CHUKOVSKY ON CHANGE.

As I mentioned in a recent entry, I just bought Kornei Chukovsky’s Zhivoi kak zhizn’: o russkom yazyke (Alive as life: on the Russian language), and I am so pleased by his opening paragraphs on language change that I am going to translate them here.

Anatolii Fedorovich Koni [1844-1927], Honorary Academician and famous lawyer, was, as is well known, the kindliest of men. He gladly forgave those around him all sorts of mistakes and weaknesses. But woe betide anyone who, while conversing with him, distorted or disfigured the Russian language. Koni fell upon such a person with impassioned detestation.

His passion delighted me. And yet in his struggle for the purity of the language he often went too far. He insisted, for example, that the word obyazatel’no [‘obligatorily, without fail,’ from the verb obyazat’ ‘to oblige’] meant only ‘obligingly, courteously.’ But that meaning of the word has long since died out. Now, both in living speech and in literature, the word obyazatel’no has come to mean nepremenno [‘without fail, certainly’]. And that aroused the indignation of Academician Koni.

“Just imagine,” he would say, clutching at his heart, “today I was walking along Spasskaya and I heard: ‘On obyzatel’no nab’et tebe mordu!‘ [‘He’s definitely gonna smash your face in!’] How do you like that? One man tells another that someone is going to thrash him in a courteous manner!”

“But the word obyazatel’no doesn’t mean ‘courteous’ any more,” I tried to object, but Anatolii Fedorovich insisted on his point of view.

Meanwhile, in the entire Soviet Union you won’t find anyone for whom obyazatel’no means ‘courteous.’ Nowadays not everyone will understand what Aksakov meant when he said of a provincial doctor: “In his relations with us he acted obyazatel’no.” But no one will be puzzled by, for instance, this couplet of Isakovskii’s:

I kuda tebe zhelaetsya,
Obyazatel’no doidesh.

[‘And wherever you want to go, you’ll obyazatel’no get there.’]

Much is explained by the fact that Koni was by then old. He acted like most old men: he insisted on the norms of Russian speech as they existed in the time of his childhood and youth.
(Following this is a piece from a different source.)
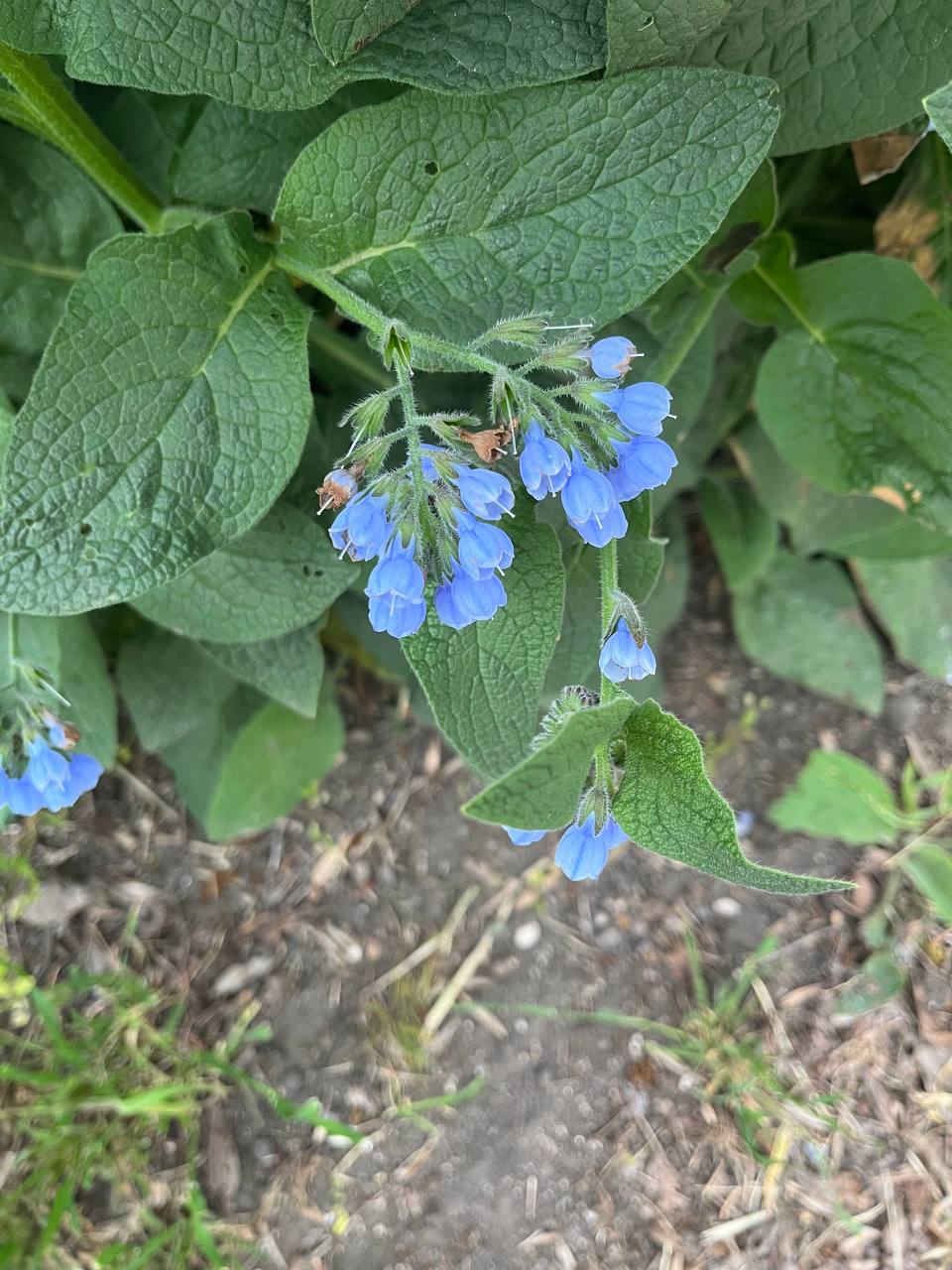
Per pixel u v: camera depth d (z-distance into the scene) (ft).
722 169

Old men almost always think their children and grandchildren (especially the grandchildren) are disfiguring proper Russian speech.
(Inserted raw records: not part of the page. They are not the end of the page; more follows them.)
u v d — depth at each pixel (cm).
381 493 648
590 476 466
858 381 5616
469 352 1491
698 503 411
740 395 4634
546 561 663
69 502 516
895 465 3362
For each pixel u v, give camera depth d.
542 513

I can easily imagine the grey-haired elder who in 1803 or 1805 angrily pounded his fist on the table when his grandchildren started chatting about razvitii uma i kharaktera [‘development of mind and character’].
“Where did you come upon that intolerable razvitiye uma? You should say prozyabenie [‘growth (of vegetation)].”…
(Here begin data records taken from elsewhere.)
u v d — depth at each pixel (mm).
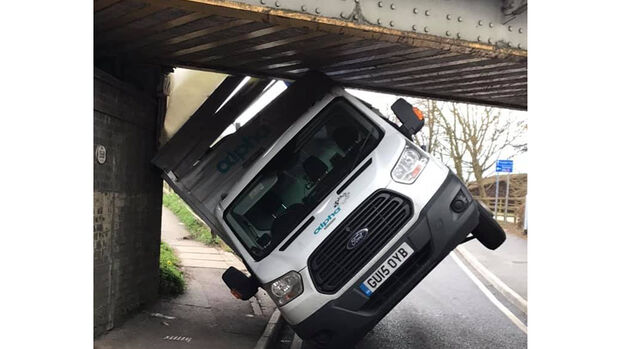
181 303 8586
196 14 5953
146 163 8070
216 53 7648
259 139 7543
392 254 6121
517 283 11469
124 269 7262
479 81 8930
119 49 7609
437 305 9781
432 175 6395
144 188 8008
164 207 21344
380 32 6125
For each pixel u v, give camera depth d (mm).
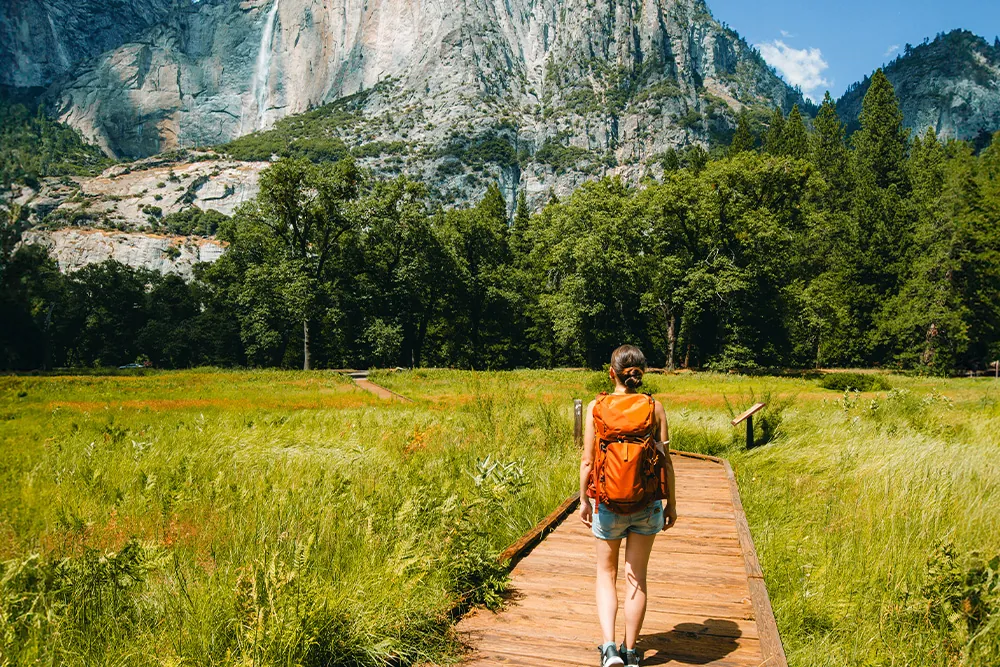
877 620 4672
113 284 84938
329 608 3773
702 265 52562
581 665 3779
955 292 55781
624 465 3592
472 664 3779
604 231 56031
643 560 3773
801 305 53094
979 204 56250
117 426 15414
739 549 6340
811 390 34969
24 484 8234
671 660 3895
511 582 5160
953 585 4555
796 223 56812
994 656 4059
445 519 5246
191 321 81312
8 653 3520
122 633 3951
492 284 67125
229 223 68562
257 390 34438
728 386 36062
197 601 4184
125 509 6863
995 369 56656
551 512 7555
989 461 9492
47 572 4332
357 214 58781
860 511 7230
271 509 6430
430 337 75125
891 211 69562
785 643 4473
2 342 73000
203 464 9539
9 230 79125
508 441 12078
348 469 9289
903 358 58781
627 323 63281
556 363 73312
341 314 57875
A new epoch arrived. The former youths became fathers and grandfathers. And it was their turn to be indignant about the words that young people were bringing into use: darovityi [‘gifted’], otchetlivyi [‘distinct, intelligible’], golosovanie [‘voting, suffrage’], chelovechnyi [‘humane’], obshchestvennost’ [‘(the) public, public opinion’], khlyshch [‘fop’]. Now it seems to us that these words have existed in Russia from time out of mind and that we could never have done without them, but in the ’30s and ’40s of the last century they were novelty words with which the zealots of the purity of the language could not for a long time make their peace.

He continues with more examples, and I may translate more of it later. Meanwhile, let me just say that his combination of awareness of the inevitability of change (and the comedy of young innovators turning into old prescriptivists) with resentment of the changes occurring in his own day is very close to my heart.

Comments

  1. Reminds me exactly of the “hopefully” controversy.

  2. Benjamin Brooks says

    How old is that book?

  3. Even though my knowledge of Russian is intermediate, I have heard the word in question frequently. I have always taken it to mean something along the lines of definitely or certainly.

  4. Benjamin: I have the second edition, of 1963.
    Toby: That’s definitely what it means.

  5. Tatyana Tolstaya starts her 2018 talk «Язык норм» [The language of norms] with a long discussion of this book, which is one of her favorites (she reads it every few years).